Due to the persistence of the prognostic value of left atrial volume index (LAVi), Mikael K. Poulsen, MD, PhD, of the department of cardiology at Odense University Hospital in Denmark, and colleagues wrote that it could be a simple but important tool in risk stratification of patients with type 2 diabetes.
The researchers examined 305 patients with type 2 diabetes, without a known CVD. They were divided according to LAVi ≥32 ml/m2; the median follow-up for the occurrence of major cardiac events and death was 5.6 years, according to data.
Researchers reported LAVi ≥32 mL/m2 in 105 patients (34%). During follow-up, 60 patients (20%) demonstrated the composite endpoint.

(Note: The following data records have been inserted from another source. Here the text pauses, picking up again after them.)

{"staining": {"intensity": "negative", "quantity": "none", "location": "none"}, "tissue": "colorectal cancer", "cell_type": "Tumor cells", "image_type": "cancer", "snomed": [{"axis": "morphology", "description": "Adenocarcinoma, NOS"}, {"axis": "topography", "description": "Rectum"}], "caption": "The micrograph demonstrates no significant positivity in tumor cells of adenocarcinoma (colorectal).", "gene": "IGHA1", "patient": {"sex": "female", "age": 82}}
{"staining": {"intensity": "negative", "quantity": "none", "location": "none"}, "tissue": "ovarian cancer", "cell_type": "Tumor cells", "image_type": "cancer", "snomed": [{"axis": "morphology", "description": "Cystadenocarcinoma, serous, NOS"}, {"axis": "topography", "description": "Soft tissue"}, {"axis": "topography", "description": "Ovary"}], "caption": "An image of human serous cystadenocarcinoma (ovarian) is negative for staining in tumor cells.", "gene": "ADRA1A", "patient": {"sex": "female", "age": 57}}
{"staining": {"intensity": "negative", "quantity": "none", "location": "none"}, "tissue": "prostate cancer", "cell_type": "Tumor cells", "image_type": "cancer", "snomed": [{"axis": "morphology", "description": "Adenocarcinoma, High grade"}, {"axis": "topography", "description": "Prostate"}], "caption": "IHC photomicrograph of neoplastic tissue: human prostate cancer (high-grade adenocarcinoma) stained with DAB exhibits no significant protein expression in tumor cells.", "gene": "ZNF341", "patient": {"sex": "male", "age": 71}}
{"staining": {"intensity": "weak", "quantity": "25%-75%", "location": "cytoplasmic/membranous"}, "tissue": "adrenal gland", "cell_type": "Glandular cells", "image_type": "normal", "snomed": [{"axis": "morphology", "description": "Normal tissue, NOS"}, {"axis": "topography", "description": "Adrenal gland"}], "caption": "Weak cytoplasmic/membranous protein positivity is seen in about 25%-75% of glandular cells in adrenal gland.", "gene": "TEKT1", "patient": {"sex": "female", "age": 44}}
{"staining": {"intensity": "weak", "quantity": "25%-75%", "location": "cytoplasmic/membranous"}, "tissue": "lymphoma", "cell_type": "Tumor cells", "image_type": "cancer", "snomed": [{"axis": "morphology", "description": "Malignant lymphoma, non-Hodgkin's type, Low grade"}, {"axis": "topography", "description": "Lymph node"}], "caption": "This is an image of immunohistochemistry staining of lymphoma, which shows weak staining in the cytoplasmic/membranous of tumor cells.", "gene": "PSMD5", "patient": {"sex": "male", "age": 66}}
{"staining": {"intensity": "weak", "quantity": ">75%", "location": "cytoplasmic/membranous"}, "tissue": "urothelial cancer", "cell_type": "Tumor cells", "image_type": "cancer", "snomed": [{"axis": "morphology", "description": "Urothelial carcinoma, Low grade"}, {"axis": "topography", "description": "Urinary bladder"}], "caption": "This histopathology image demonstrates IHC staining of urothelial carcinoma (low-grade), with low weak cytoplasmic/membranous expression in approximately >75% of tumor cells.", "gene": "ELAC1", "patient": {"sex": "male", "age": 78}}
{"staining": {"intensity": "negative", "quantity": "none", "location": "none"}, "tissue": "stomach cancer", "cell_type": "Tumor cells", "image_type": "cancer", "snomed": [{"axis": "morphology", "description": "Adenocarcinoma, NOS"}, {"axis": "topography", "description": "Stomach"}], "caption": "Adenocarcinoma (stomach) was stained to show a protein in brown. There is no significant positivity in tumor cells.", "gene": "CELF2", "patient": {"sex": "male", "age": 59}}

Of those, 28 (9%) died, researchers wrote.
Additionally, those with LAVi ≥32 mL/m2 displayed a significantly greater cardiac event rate (P<.001) and death rate (P=.002).
Only LAVi ≥32 mL/m2 was a predictor of the composite endpoint (HR=1.82; 95% CI, 1.08-3.07) after adjustments for age and hypertension.
“Although the present study does not offer insight into the mechanism causing [left atrial] pressure overload, it seems plausible that there exists a link between type 2 diabetes and diastolic dysfunction rather than assuming that this is a coincidental association,” researchers wrote.
Disclosure: This study was funded by the Danish Cardiovascular Research Academy, the Danish Diabetes Association, and the Danish Heart Foundation. Beck-Nielsen received a research grant from Novo Nordisk. All others report no relevant financial disclosures.